ISTRUZIONI:
a: Elenchi tutte le città in cui, secondo l'estratto sulle deduzioni IRAP, la consultazione può svolgersi in studio.
b: Prosegua l'estratto sulle deduzioni IRAP dal punto in cui si interrompe.

ESTRATTO:
========

LexCED: l'assistente legale basato sull'intelligenza artificiale AI. Chiedigli un parere, provalo adesso!

Deduzioni IRAP appalti: quando si applicano?

Una società operante nel settore della raccolta rifiuti si è vista negare le deduzioni IRAP sul presupposto che operasse in regime di “concessione”. La Corte di Cassazione ha respinto la tesi dell’Amministrazione Finanziaria, chiarendo che il discrimine fondamentale tra appalto e concessione risiede nel trasferimento del rischio operativo. Poiché nel caso di specie la società riceveva un corrispettivo dalla pubblica amministrazione senza assumere il rischio di gestione, il rapporto è stato qualificato come appalto. Di conseguenza, le deduzioni IRAP appalti sono state ritenute legittime.

Prenota un appuntamento

Per una consulenza legale o per valutare una possibile strategia difensiva prenota un appuntamento.

La consultazione può avvenire in studio a Milano, Pesaro, Benevento, oppure in videoconferenza.

02.37901052
8:00 – 20:00
(Lun - Sab)

========

DATI:

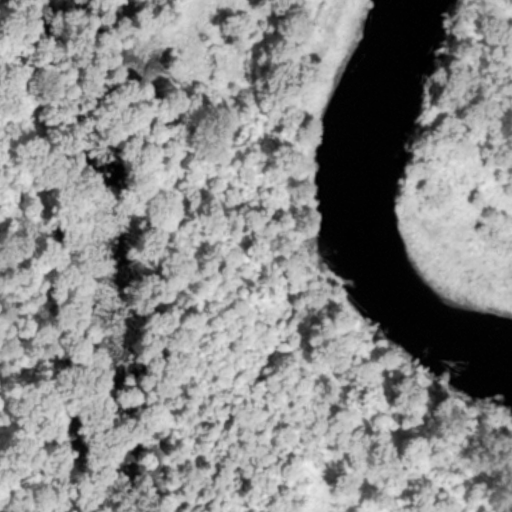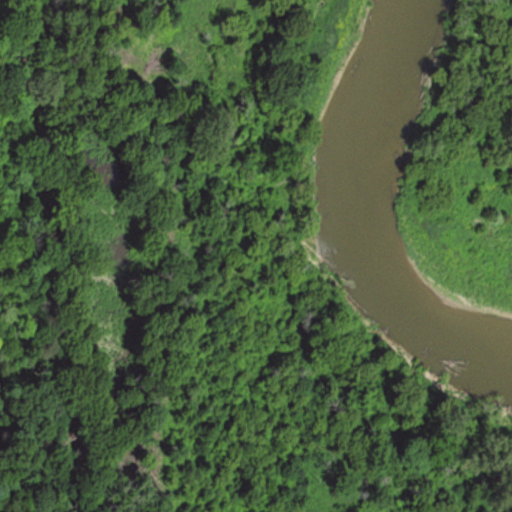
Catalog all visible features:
river: (355, 204)
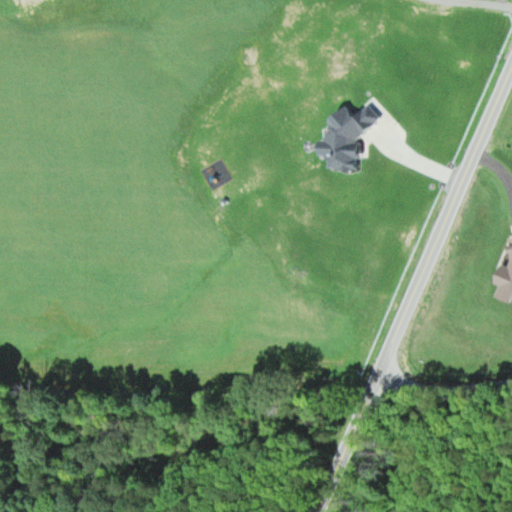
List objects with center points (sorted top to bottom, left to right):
road: (414, 287)
road: (442, 381)
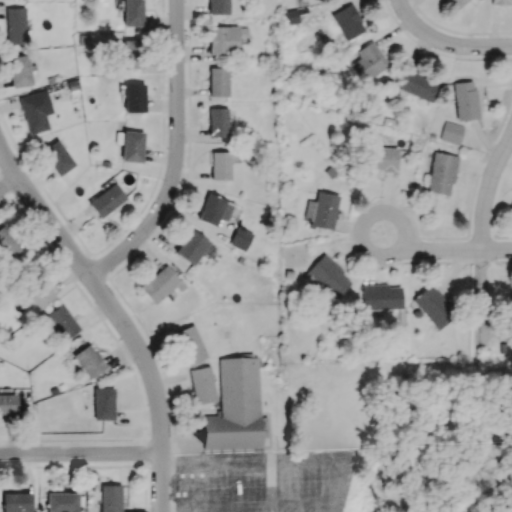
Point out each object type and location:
building: (500, 2)
building: (455, 3)
building: (131, 13)
building: (289, 17)
building: (347, 22)
building: (14, 26)
building: (223, 40)
road: (446, 43)
building: (129, 53)
building: (368, 61)
building: (18, 71)
building: (217, 81)
building: (415, 85)
building: (133, 97)
building: (464, 100)
building: (35, 110)
building: (217, 123)
building: (451, 132)
building: (131, 146)
road: (178, 157)
building: (56, 158)
building: (381, 158)
building: (220, 165)
building: (441, 173)
road: (9, 184)
building: (107, 200)
building: (214, 209)
building: (320, 210)
building: (240, 238)
road: (483, 242)
building: (7, 247)
building: (191, 247)
road: (442, 251)
building: (326, 276)
building: (158, 283)
building: (37, 290)
building: (380, 296)
building: (511, 301)
building: (433, 305)
road: (117, 316)
building: (61, 322)
building: (189, 345)
building: (88, 361)
building: (202, 385)
building: (7, 400)
building: (103, 404)
building: (235, 407)
road: (81, 457)
road: (275, 461)
building: (109, 498)
building: (15, 502)
building: (61, 502)
road: (249, 503)
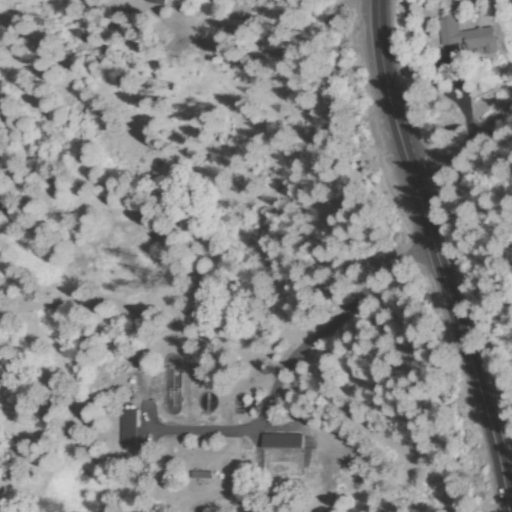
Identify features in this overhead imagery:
building: (156, 1)
building: (160, 1)
building: (463, 34)
building: (466, 36)
road: (253, 46)
road: (463, 153)
road: (437, 256)
road: (296, 348)
building: (127, 426)
building: (130, 429)
road: (206, 430)
building: (281, 441)
building: (282, 442)
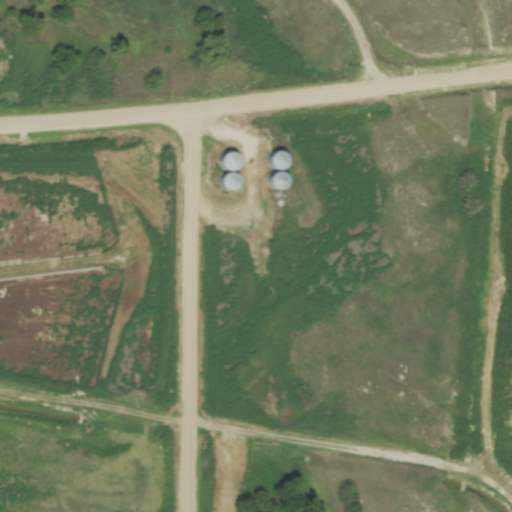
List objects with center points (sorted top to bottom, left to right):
road: (363, 40)
road: (256, 104)
building: (230, 169)
building: (280, 170)
road: (191, 314)
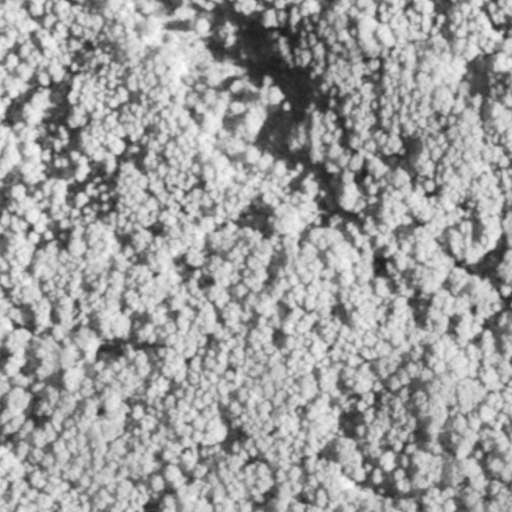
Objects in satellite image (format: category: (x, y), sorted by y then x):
park: (256, 256)
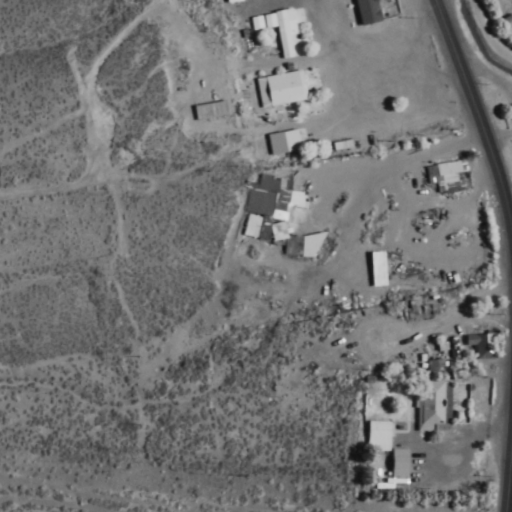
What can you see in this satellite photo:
building: (362, 12)
building: (278, 32)
road: (476, 42)
road: (463, 56)
building: (277, 91)
building: (372, 124)
building: (284, 143)
building: (443, 178)
building: (260, 201)
building: (297, 248)
road: (505, 249)
building: (478, 346)
road: (510, 387)
building: (428, 407)
building: (383, 449)
road: (504, 509)
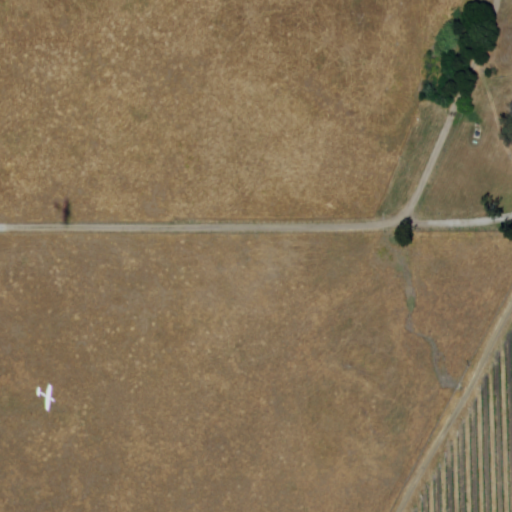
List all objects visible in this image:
road: (256, 227)
road: (459, 412)
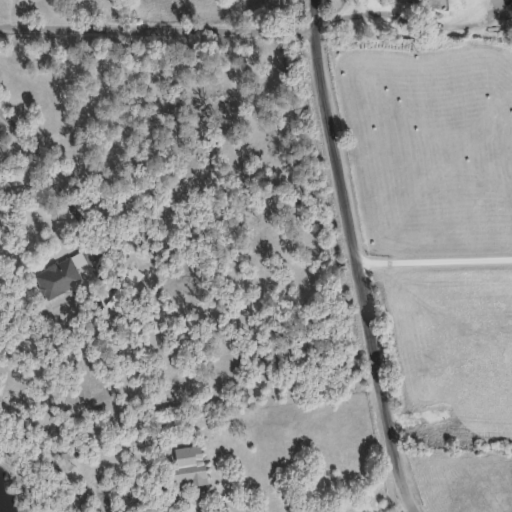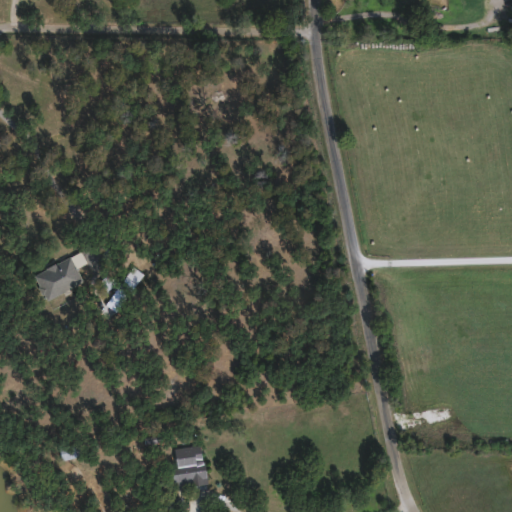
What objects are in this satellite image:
road: (43, 10)
road: (409, 16)
road: (160, 30)
road: (52, 172)
road: (358, 258)
road: (435, 259)
building: (59, 277)
building: (60, 278)
building: (70, 450)
building: (70, 451)
building: (189, 462)
building: (189, 462)
road: (405, 509)
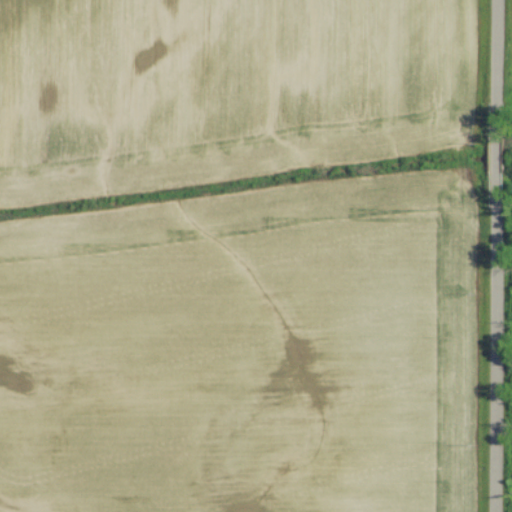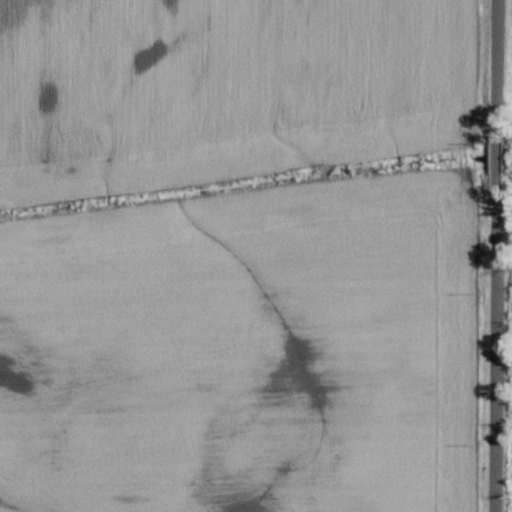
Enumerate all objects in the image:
road: (502, 256)
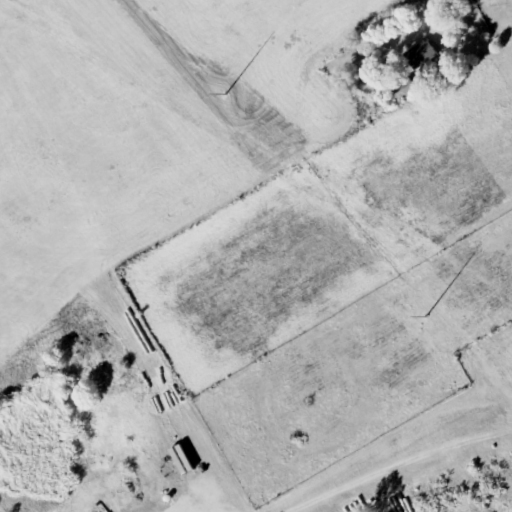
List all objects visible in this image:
building: (421, 56)
building: (404, 91)
power tower: (231, 101)
power tower: (431, 320)
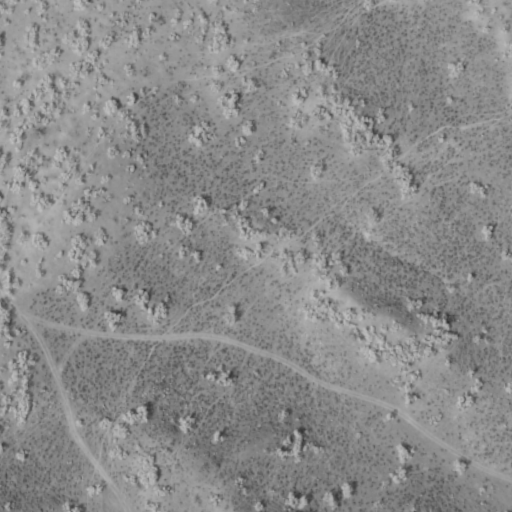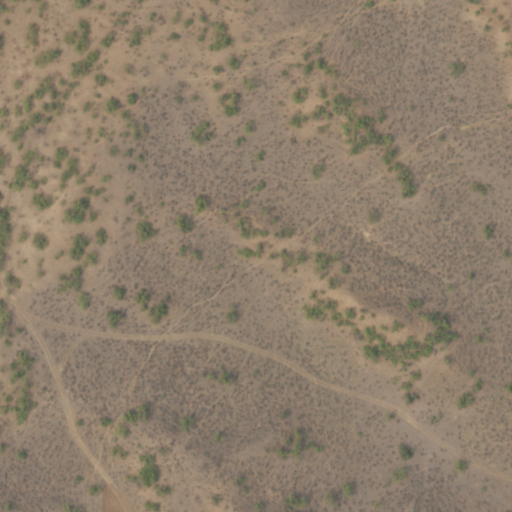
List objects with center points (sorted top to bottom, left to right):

========

RISPOSTE IN ORDINE:
a: Milano, Pesaro, Benevento.

b:
Pubblicato il 27 agosto 2025 in Diritto Tributario, Giurisprudenza Tributaria

Deduzioni IRAP Appalti: la Cassazione fa chiarezza sulla differenza con la Concessione

La distinzione tra appalto pubblico e concessione di servizi è un tema cruciale con importanti riflessi fiscali. Una recente sentenza della Corte di Cassazione ha ribadito i principi per determinare quando un’impresa che lavora con la Pubblica Amministrazione ha diritto alle deduzioni IRAP appalti previste per la riduzione del cuneo fiscale. La decisione chiarisce che il fattore determinante non è il nome del contratto, ma la reale allocazione del rischio operativo.

I fatti del caso: un avviso di accertamento per le deduzioni IRAP

Una società operante nel settore della raccolta e smaltimento di rifiuti solidi non pericolosi aveva ricevuto un avviso di accertamento dall’Amministrazione Finanziaria per l’anno d’imposta 2013. L’Ufficio contestava, tra le altre cose, l’indebita fruizione delle deduzioni dal valore della produzione ai fini IRAP, sostenendo che l’impresa non ne avesse diritto in quanto operante in un settore (quello dei rifiuti) escluso dalla normativa agevolativa se l’attività è svolta in regime di “concessione e a tariffa”.
I giudici di merito, sia in primo che in secondo grado, avevano dato ragione alla società, qualificando il rapporto con gli enti pubblici come appalto di servizi e non come concessione. L’Agenzia delle Entrate ha quindi proposto ricorso per cassazione, insistendo per un’interpretazione ampia del concetto di concessione, tale da includere qualsiasi affidamento di un servizio pubblico a un privato.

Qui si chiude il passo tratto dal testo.